Women still do more housework than men.
They spend around 10 hours a week more on household chores than men, according to a study of couples across the UK.
But the relative weight of your partner also affects how much housework you do – the slimmer you are compared to your partner, the more chores you do.
‘There is a gender gap in housework as women devote almost 10 more hours a week in comparison to men,’ say the researchers writing in the Review of Economics of the Household. ‘We also find that a relatively higher BMI is associated with a smaller share of housework.’
The researchers tapped into a database of 10,300 people aged 18 to 65, living in around 5,000 homes across the UK. For their analysis, they used data collected from 3,331 couples.
Women still do more housework than men. They spend around 10 hours a week more on household chores than men, according to a study of couples across the UK (file image)
Results show that men do 6.13hours of housework a week, while women put in 15.84hours (file image)
Results show that men do 6.13hours of housework a week, while women put in 15.84hours.
The hours put in on chores were also found to be affected by the relative weights of the couple.
On average, the BMI (body mass index) of the men and women in the couples in the study was about the same – around 26. BMI is a measure of weight relative to height.
The researchers found that when one partner was heavier than the other, the less housework they did.
An increase of one unit in their BMI, leads to an eight per cent drop in the household indicator, a measure of the housework share.
The results held for couples where both man and woman worked, and for those where only one was employed.
The findings are at odds with a compensation effect theory, that people with what are perceived to be negative traits, such as greater weight, put in more effort to compensate.
Previous research has shown that higher-BMI spouses compensate their partners by increasing the amount of paid work.
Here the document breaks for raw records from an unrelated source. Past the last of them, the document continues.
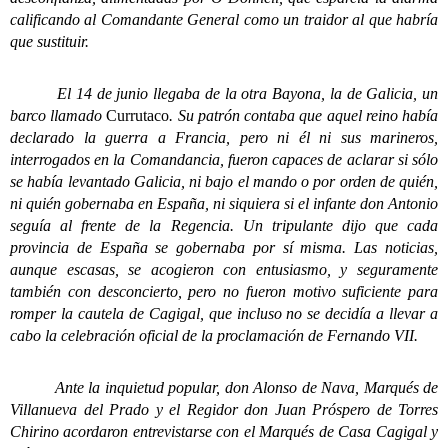
calificando al Comandante General como un traidor al que habría
que sustituir.
El 14 de junio llegaba de la otra Bayona, la de Galicia, un
barco llamado
Currutaco
. Su patrón contaba que aquel reino había
declarado la guerra a Francia, pero ni él ni sus marineros,
interrogados en la Comandancia, fueron capaces de aclarar si sólo
se había levantado Galicia, ni bajo el mando o por orden de quién,
ni quién gobernaba en España, ni siquiera si el infante don Antonio
seguía al frente de la Regencia. Un tripulante dijo que cada
provincia de España se gobernaba por sí misma. Las noticias,
aunque escasas, se acogieron con entusiasmo, y seguramente
también con desconcierto, pero no fueron motivo suficiente para
romper la cautela de Cagigal, que incluso no se decidía a llevar a
cabo la celebración oficial de la proclamación de Fernando VII.
Ante la inquietud popular, don Alonso de Nava, Marqués de
Villanueva del Prado y el Regidor don Juan Próspero de Torres
Chirino acordaron entrevistarse con el Marqués de Casa Cagigal y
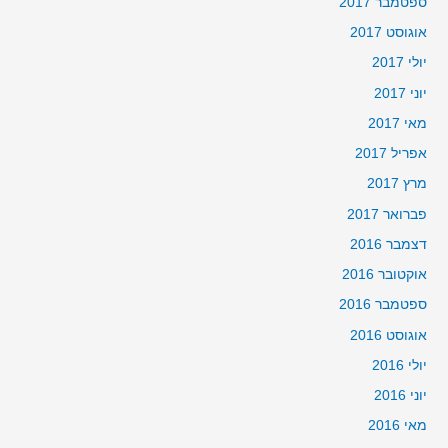
ספטמבר 2017
אוגוסט 2017
יולי 2017
יוני 2017
מאי 2017
אפריל 2017
מרץ 2017
פברואר 2017
דצמבר 2016
אוקטובר 2016
ספטמבר 2016
אוגוסט 2016
יולי 2016
יוני 2016
מאי 2016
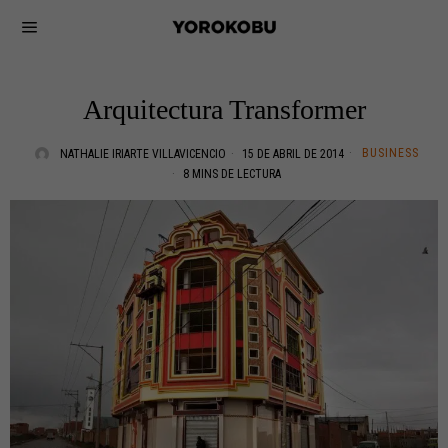
Arquitectura Transformer
BUSINESS
NATHALIE IRIARTE VILLAVICENCIO
15 DE ABRIL DE 2014
8 MINS DE LECTURA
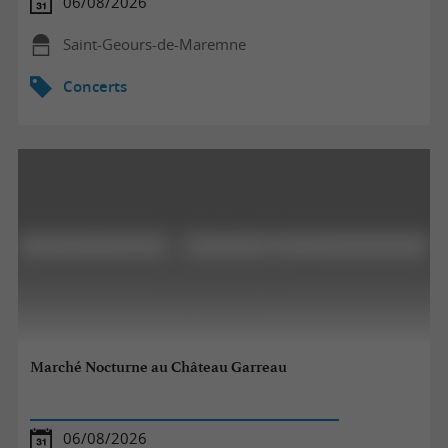
06/08/2026
Saint-Geours-de-Maremne
Concerts
Marché Nocturne au Château Garreau
06/08/2026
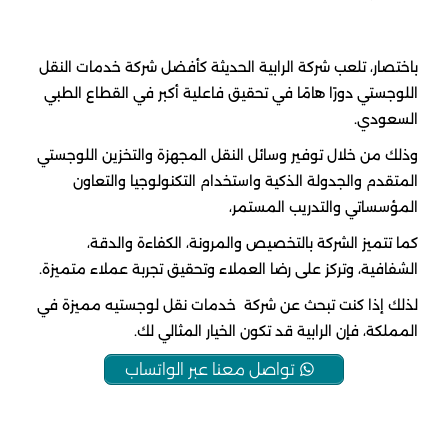
باختصار، تلعب شركة الرابية الحديثة كأفضل شركة خدمات النقل
اللوجستي دورًا هامًا في تحقيق فاعلية أكبر في القطاع الطبي
السعودي.
وذلك من خلال توفير وسائل النقل المجهزة والتخزين اللوجستي
المتقدم والجدولة الذكية واستخدام التكنولوجيا والتعاون
المؤسساتي والتدريب المستمر،
كما تتميز الشركة بالتخصيص والمرونة، الكفاءة والدقة،
الشفافية، وتركز على رضا العملاء وتحقيق تجربة عملاء متميزة.
لذلك إذا كنت تبحث عن شركة خدمات نقل لوجستيه مميزة في
المملكة، فإن الرابية قد تكون الخيار المثالي لك.
تواصل معنا عبر الواتساب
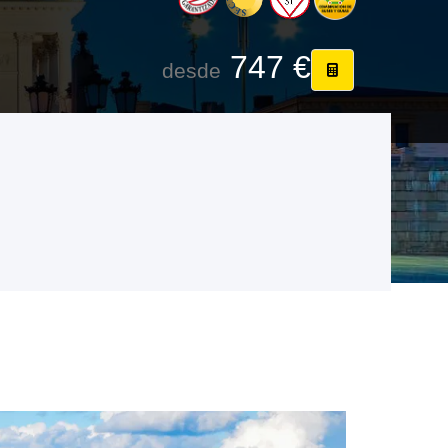
747 €
desde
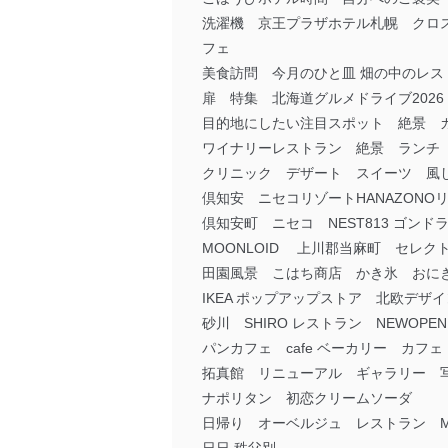
洗濯機 京王プラザホテル札幌 クロスホテ
フェ
美食訪問 今月のひと皿 畑の中のレス
扉 特集 北海道グルメドライブ2026
目的地にしたい注目スポット 絶景 カフ
ワイナリーレストラン 絶景 ランチ
クリニック デザート スイーツ 風
倶知安 ニセコリゾートHANAZON
倶知安町 ニセコ NEST813 ゴ
MOONLOID 上川郡当麻町 セレク
田園風景 こはち商店 かき氷 おに
IKEA ポップアップストア 北欧デ
砂川 SHIRO レストラン NEWOPE
パンカフェ cafe ベーカリー カフェ
拓真館 リニューアル ギャラリー 写
ナポリタン 初恋クリームソーダ
日帰り オーベルジュ レストラン Mai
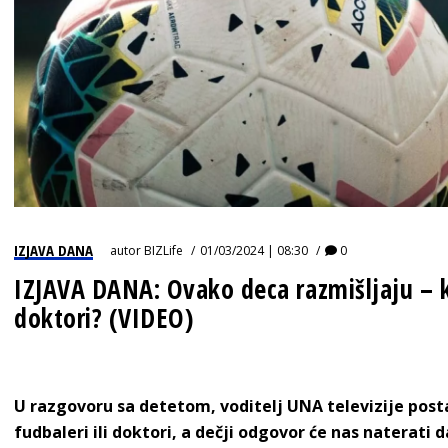
IZJAVA DANA
autor
BIZLife
01/03/2024 | 08:30
0
IZJAVA DANA: Ovako deca razmišljaju – ko
doktori? (VIDEO)
U razgovoru sa detetom, voditelj UNA televizije post
fudbaleri ili doktori, a dečji odgovor će nas naterati 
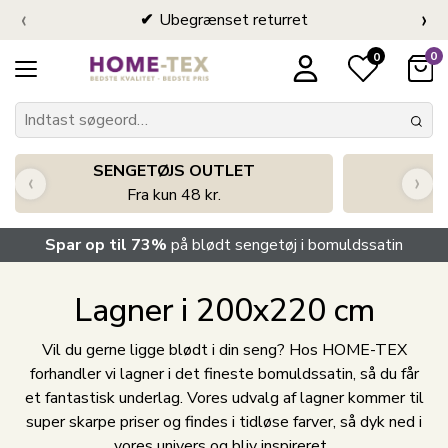
‹
›
Ubegrænset returret
0
0
SENGETØJS OUTLET
‹
›
Fra kun 48 kr.
Spar op til 73%
på blødt sengetøj i bomuldssatin
Lagner i 200x220 cm
Vil du gerne ligge blødt i din seng? Hos HOME-TEX
forhandler vi lagner i det fineste bomuldssatin, så du får
et fantastisk underlag. Vores udvalg af lagner kommer til
super skarpe priser og findes i tidløse farver, så dyk ned i
vores univers og bliv inspireret.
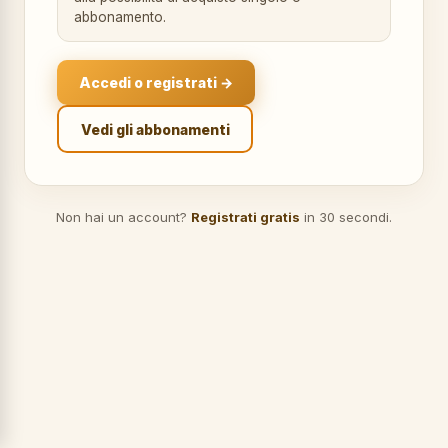
abbonamento.
Accedi o registrati →
Vedi gli abbonamenti
Non hai un account?
Registrati gratis
in 30 secondi.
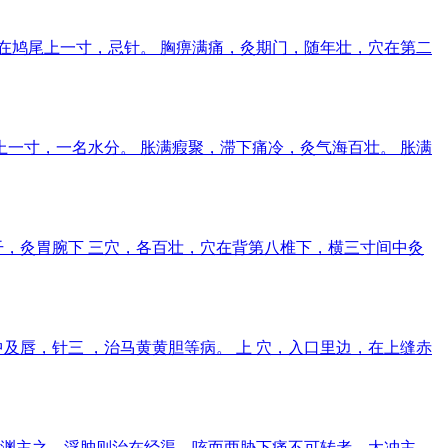
穴在鸠尾上一寸，忌针。 胸痹满痛，灸期门，随年壮，穴在第二
上一寸，一名水分。 胀满瘕聚，滞下痛冷，灸气海百壮。 胀满
，灸胃腕下 三穴，各百壮，穴在背第八椎下，横三寸间中灸
及唇，针三 ，治马黄黄胆等病。 上 穴，入口里边，在上缝赤
渊主之，浮肿则治在经渠，咳而两胁下痛不可转者，太冲主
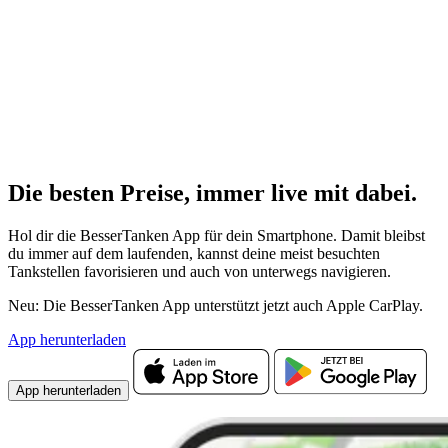
Die besten Preise,
immer live
mit
dabei.
Hol dir die BesserTanken App für dein Smartphone. Damit bleibst
du immer auf dem laufenden, kannst deine meist besuchten
Tankstellen favorisieren und auch von unterwegs navigieren.
Neu: Die BesserTanken App unterstützt jetzt auch Apple CarPlay.
App herunterladen
App herunterladen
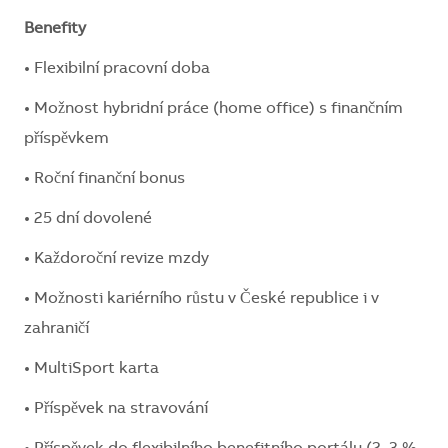
Benefity
• Flexibilní pracovní doba
• Možnost hybridní práce (home office) s finančním
příspěvkem
• Roční finanční bonus
• 25 dní dovolené
• Každoroční revize mzdy
• Možnosti kariérního růstu v České republice i v
zahraničí
• MultiSport karta
• Příspěvek na stravování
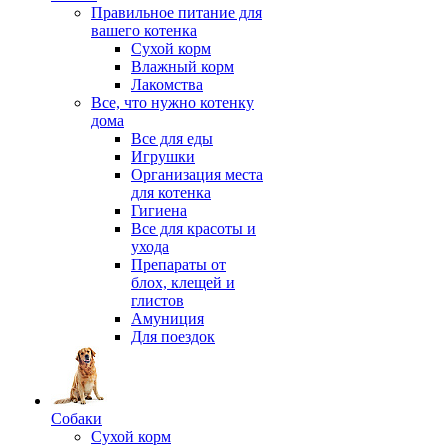
Правильное питание для
вашего котенка
Сухой корм
Влажный корм
Лакомства
Все, что нужно котенку
дома
Все для еды
Игрушки
Организация места
для котенка
Гигиена
Все для красоты и
ухода
Препараты от
блох, клещей и
глистов
Амуниция
Для поездок
Собаки
Сухой корм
The researchers found no evidence that higher BMI partners did more paid work.
Just why heavier partners do less unpaid housework, and lighter ones do more, is unclear. It may, suggest the researchers, be simply be that chores are physically demanding.
‘We find that a relatively higher BMI is associated with a smaller share of housework,’ say the researchers from the University of Zaragoza, Spain.
‘One may argue this compensating mechanism in marriage leads spouses with a higher BMI to do more housework when married to slimmer spouses than when married to spouses who are also overweight.’
They add, ‘On the contrary, higher BMI may be related to less housework, since overweight and obesity are related to a decline in physical functioning, and household chores are physically demanding.’